The edginess I’d felt my entire life had softened, blessing me with more relief than any psych med had ever given me. I felt lighter and less like my walls might crumble.

Was this how normal Omegas felt their entire lives? Never battling with their haywire emotions? Never sobbing into their pillows or punching mirrors out of anger?

When I realized just how different I was, I sat in bed and wept for everything that I’d missed out on, everything I’d been through, everything I’d suffered because of this damn Alpha-Omega twin curse.

Adam and Fletcher were there to comfort me. They cradled me close and promised me they weren’t going anywhere, that they would never let me go.

That I was safe.

And despite the anxiety that had swelled up inside of me the past few weeks, the fear of Dr. Thompson and the facility looming over my head?

I believed them.

“Hey, you wanna run to the mall with me?” Fletcher leaned in the doorway, coat halfway zipped and keys dangling from one hand.

“What for?” I asked.

“Oh, you know. This and that. I’m just feeling a little restless and have the urge to do a little retail therapy.” He grinned impishly at me. “I’ll buy you Japanese at the food court if you come,” he singsonged.

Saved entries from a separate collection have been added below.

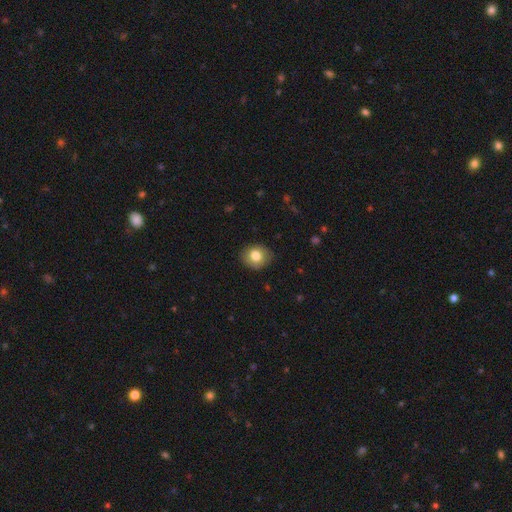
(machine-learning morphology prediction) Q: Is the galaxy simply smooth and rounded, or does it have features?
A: smooth — 79%.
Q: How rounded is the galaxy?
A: round — 67%.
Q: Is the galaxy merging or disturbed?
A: none — 86%.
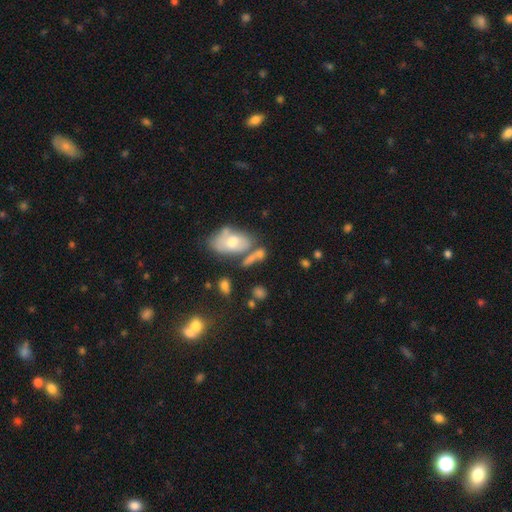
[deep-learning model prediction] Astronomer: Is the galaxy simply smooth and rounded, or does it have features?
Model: smooth — 57%.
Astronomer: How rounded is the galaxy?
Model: in between — 78%.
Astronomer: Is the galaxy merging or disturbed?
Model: none — 44% (runner-up: merger, 28%).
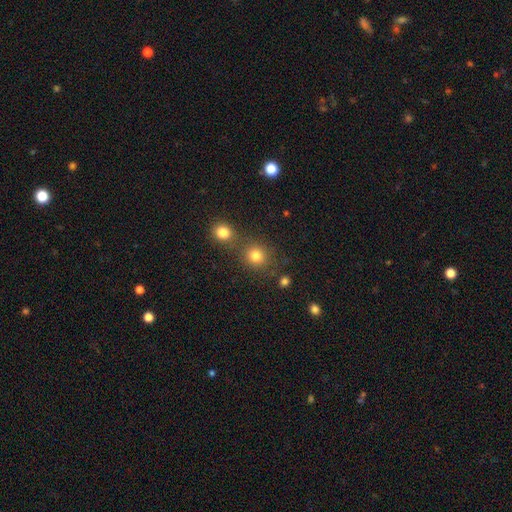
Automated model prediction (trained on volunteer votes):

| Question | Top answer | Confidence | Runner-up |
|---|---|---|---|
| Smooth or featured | smooth | 81% | star or artifact (13%) |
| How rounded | round | 88% | in between (11%) |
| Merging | none | 66% | merger (22%) |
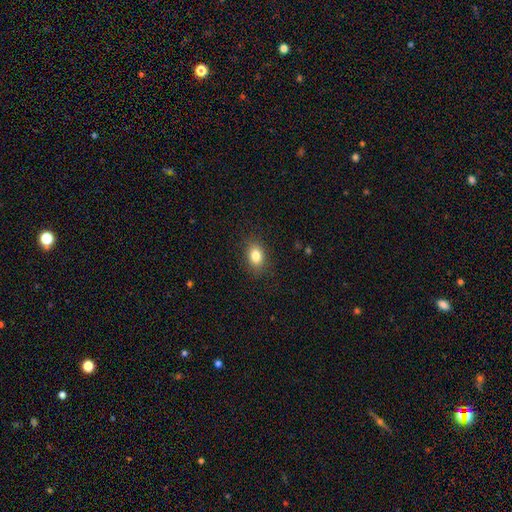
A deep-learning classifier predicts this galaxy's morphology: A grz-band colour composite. It shows a smooth galaxy with no disk features (83%) that is in between round and cigar-shaped (73%). Merging: none (87%).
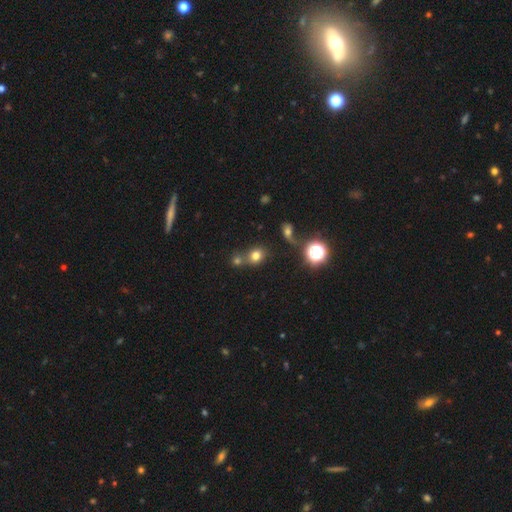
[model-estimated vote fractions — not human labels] Morphology: type=smooth (72%); roundness=round (69%); merging=none (53%).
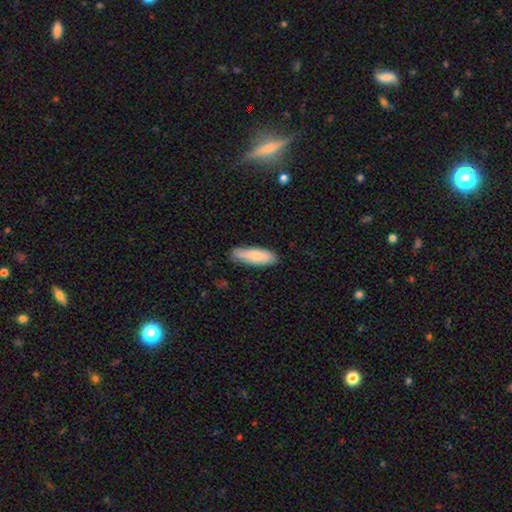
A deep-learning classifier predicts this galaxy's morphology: This is likely a smooth galaxy (79%). How rounded: possibly in between (52%). Merging: likely none (79%).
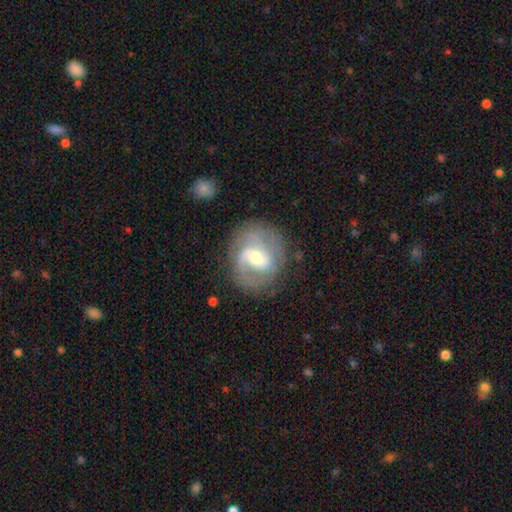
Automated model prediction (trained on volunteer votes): Smooth or featured?
  - featured or disk: 82% *
  - smooth: 12%
  - star or artifact: 6%
Edge-on disk?
  - no: 98% *
  - yes: 2%
Bar?
  - weak: 53% *
  - no: 24%
  - strong: 23%
Spiral arms?
  - yes: 93% *
  - no: 7%
Spiral winding?
  - medium: 48% *
  - tight: 34%
  - loose: 18%
Spiral arm count?
  - 2: 67% *
  - can't tell: 13%
  - 3: 11%
  - 1: 5%
  - 4: 2%
  - more than 4: 2%
Bulge size?
  - moderate: 59% *
  - small: 34%
  - large: 5%
  - none: 1%
  - dominant: 1%
Merging?
  - none: 76% *
  - minor disturbance: 15%
  - major disturbance: 8%
  - merger: 2%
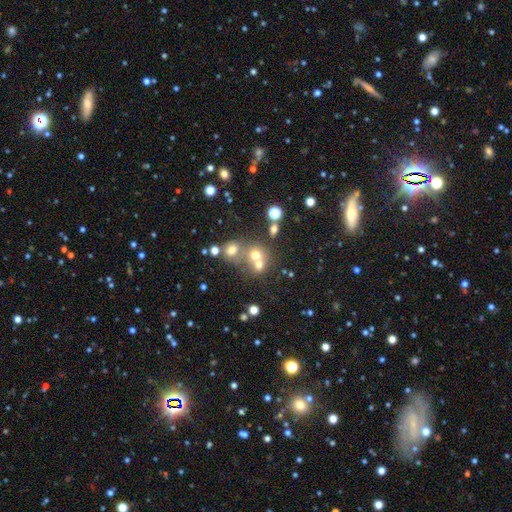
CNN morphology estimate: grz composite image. It shows a smooth galaxy with no disk features (61%) that is round (77%). Merging: merger (46%).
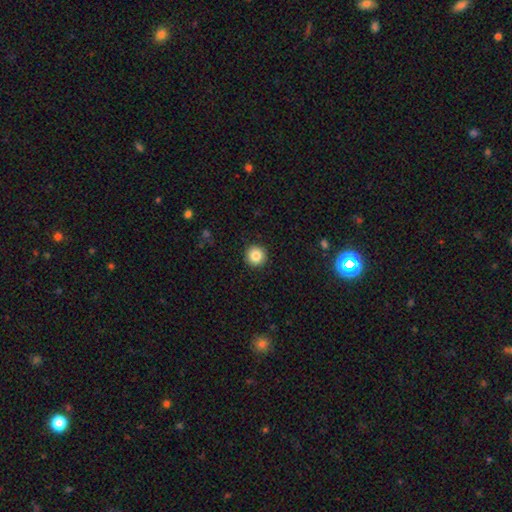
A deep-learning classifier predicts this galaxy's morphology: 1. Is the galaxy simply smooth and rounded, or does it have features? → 85% smooth, 10% star or artifact, 5% featured or disk.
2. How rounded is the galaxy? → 96% round, 3% in between, 1% cigar-shaped.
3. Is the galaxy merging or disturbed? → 93% none, 5% minor disturbance, 2% major disturbance, 1% merger.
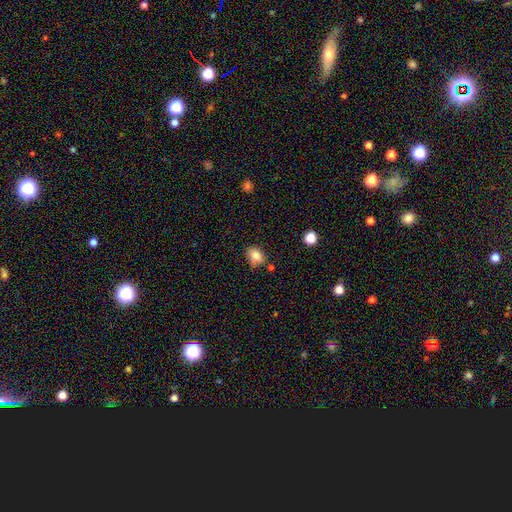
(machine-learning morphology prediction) Overall: smooth (82%). How rounded: in between (59%; round 40%). Merging: none (64%; minor disturbance 26%).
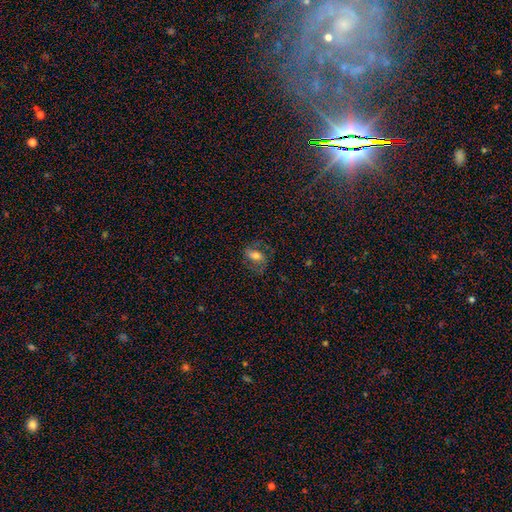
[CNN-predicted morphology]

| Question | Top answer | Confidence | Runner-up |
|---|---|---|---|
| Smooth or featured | smooth | 50% | featured or disk (39%) |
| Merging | none | 67% | minor disturbance (19%) |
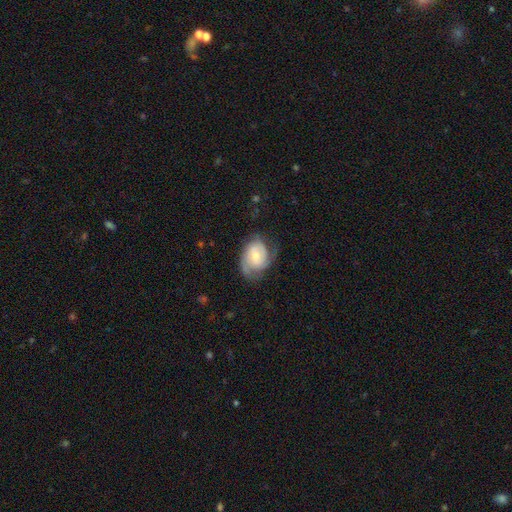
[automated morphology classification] The model was most divided on "bulge size" (2-way tie): small: 41%, moderate: 41%, large: 9%, none: 7%, dominant: 2%. Remaining: edge-on disk — no (97%); spiral arms — yes (88%); smooth or featured — featured or disk (61%); spiral arm count — 2 (56%); bar — no (55%); merging — none (51%); spiral winding — medium (43%).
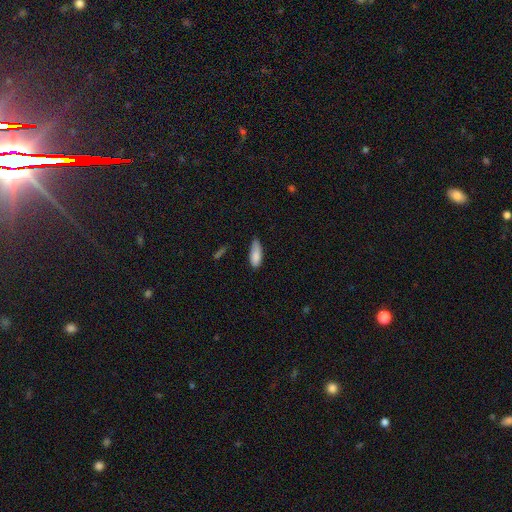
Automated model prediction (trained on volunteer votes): Smooth or featured?
  - smooth: 85% *
  - featured or disk: 8%
  - star or artifact: 7%
How rounded?
  - in between: 66% *
  - cigar-shaped: 32%
  - round: 2%
Merging?
  - none: 63% *
  - minor disturbance: 30%
  - major disturbance: 5%
  - merger: 2%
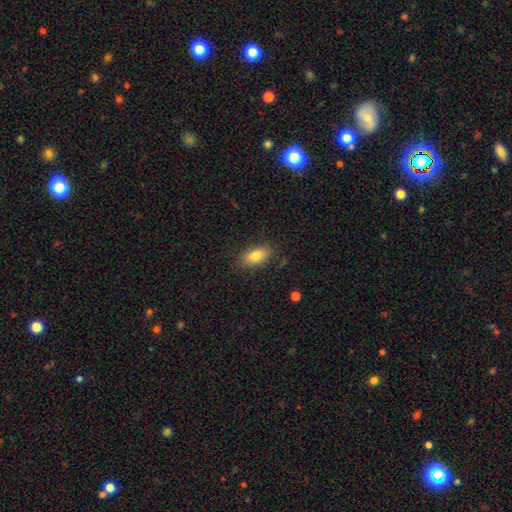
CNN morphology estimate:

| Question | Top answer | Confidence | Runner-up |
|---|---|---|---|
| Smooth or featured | smooth | 82% | featured or disk (10%) |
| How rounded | in between | 89% | round (6%) |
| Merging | none | 82% | minor disturbance (13%) |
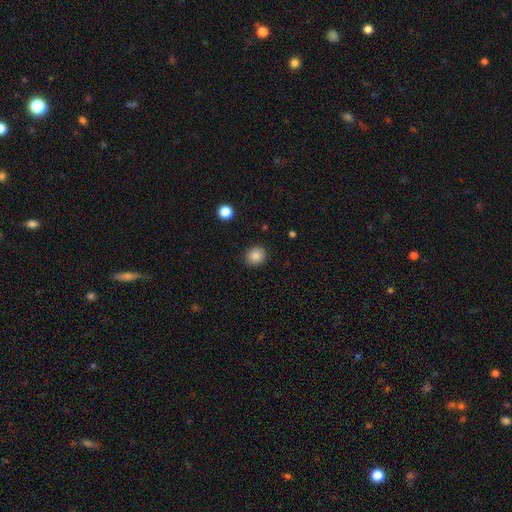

“Damn it, Fletch. You know I can’t resist the food court.” Might as well get out of the house. Besides, Adam was at work, and I didn’t like the idea of being home alone.

With a dramatic sigh—more for Fletcher’s amusement than anything—I got off the couch and went to fetch my coat, and we headed into town.

The mall was surprisingly busy for a Tuesday afternoon. We stopped at a few of the usual shops, but Fletcher hadn’t been kidding when he said “retail therapy.” He was taking forever, trying on clothes in the changing room.

Tired of feeling cramped in the too-small clothing store, I wandered out to sit by the fountain.

It was large and round, with a polished granite lip that everyone used to take a breather. The water trickled softly, and beneath the rippling surface, copper pennies gathered at the bottom from all the wishes people had made.

I trailed my fingers through the cool water, but when I looked up, something cut across my vision. My heart skipped a beat. My throat tightened, but it wasn’t Dr. Thompson.